==== Information supplied

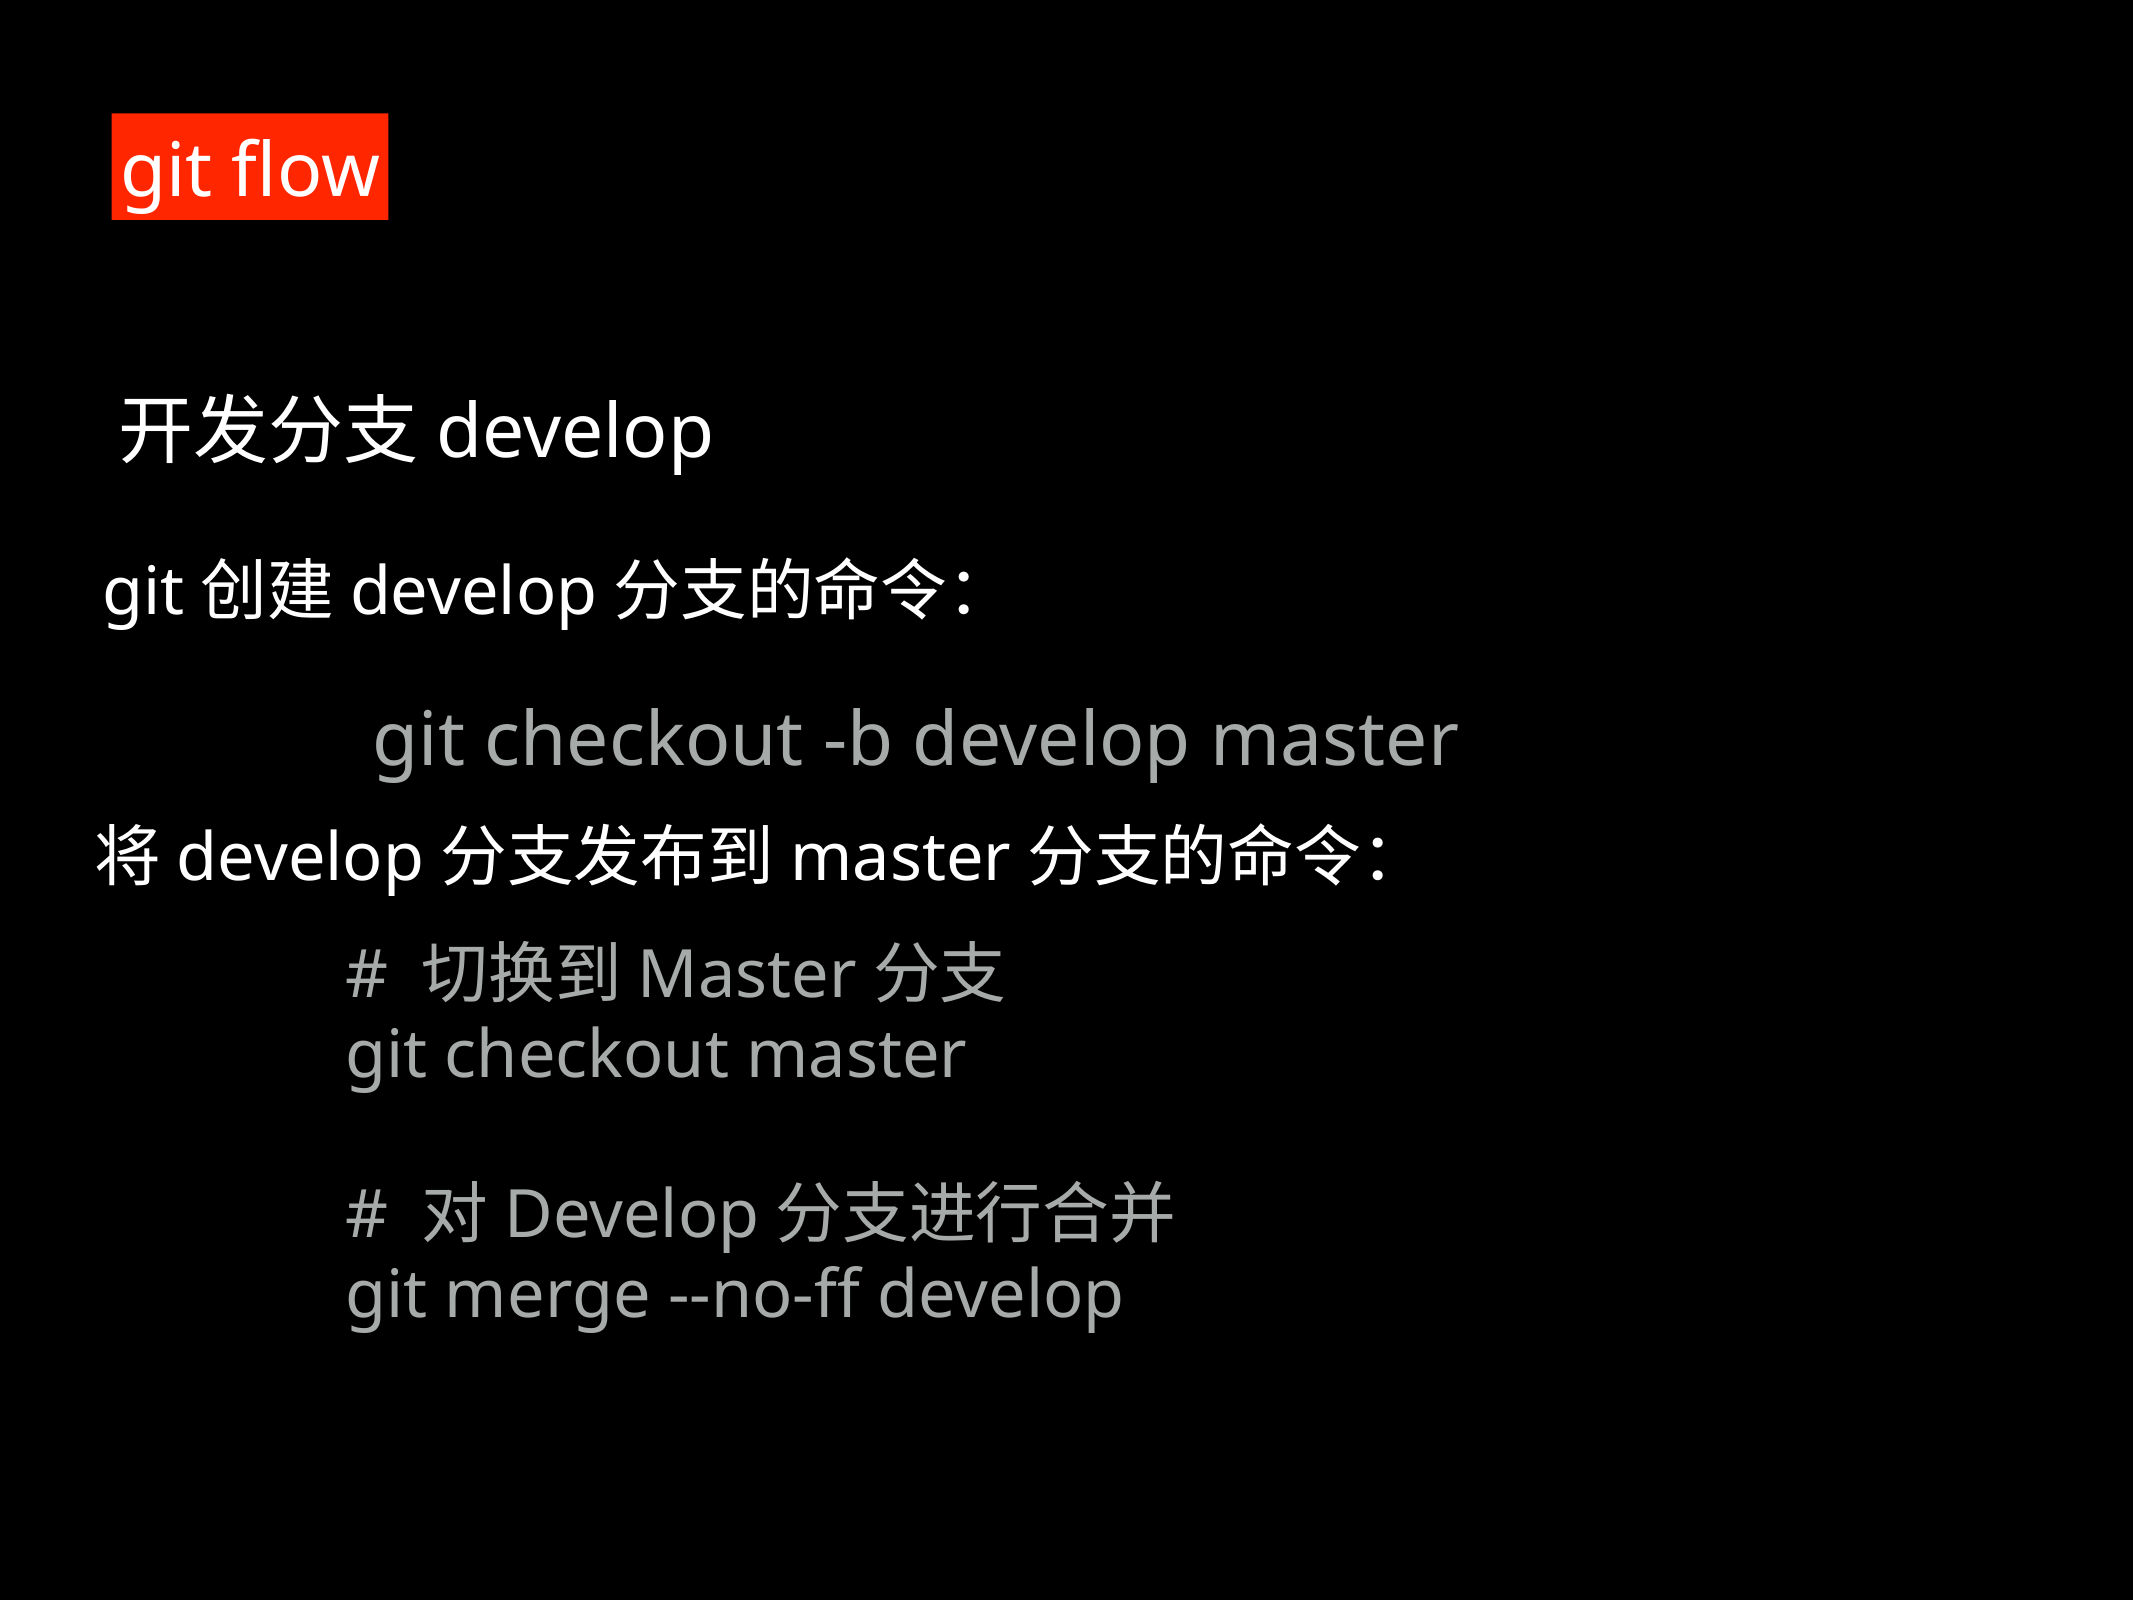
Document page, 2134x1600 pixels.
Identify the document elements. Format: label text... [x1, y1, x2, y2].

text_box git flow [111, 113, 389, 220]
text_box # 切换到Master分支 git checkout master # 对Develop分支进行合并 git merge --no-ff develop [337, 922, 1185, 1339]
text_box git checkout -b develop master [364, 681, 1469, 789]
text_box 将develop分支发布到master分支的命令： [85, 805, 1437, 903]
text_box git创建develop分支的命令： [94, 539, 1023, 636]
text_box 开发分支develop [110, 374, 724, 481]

========
==== Information supplied

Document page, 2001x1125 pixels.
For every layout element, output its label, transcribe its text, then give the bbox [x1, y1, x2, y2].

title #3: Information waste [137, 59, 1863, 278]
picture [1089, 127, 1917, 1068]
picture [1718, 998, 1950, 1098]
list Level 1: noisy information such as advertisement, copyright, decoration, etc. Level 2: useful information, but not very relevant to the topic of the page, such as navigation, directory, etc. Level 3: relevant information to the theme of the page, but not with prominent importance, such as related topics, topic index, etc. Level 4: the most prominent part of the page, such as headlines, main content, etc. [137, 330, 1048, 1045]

========

* What is required: Match on "pixels" and copy out every line of the entries that contains it.

* Worked solution:
Document page, 2134x1600 pixels.
Document page, 2001x1125 pixels.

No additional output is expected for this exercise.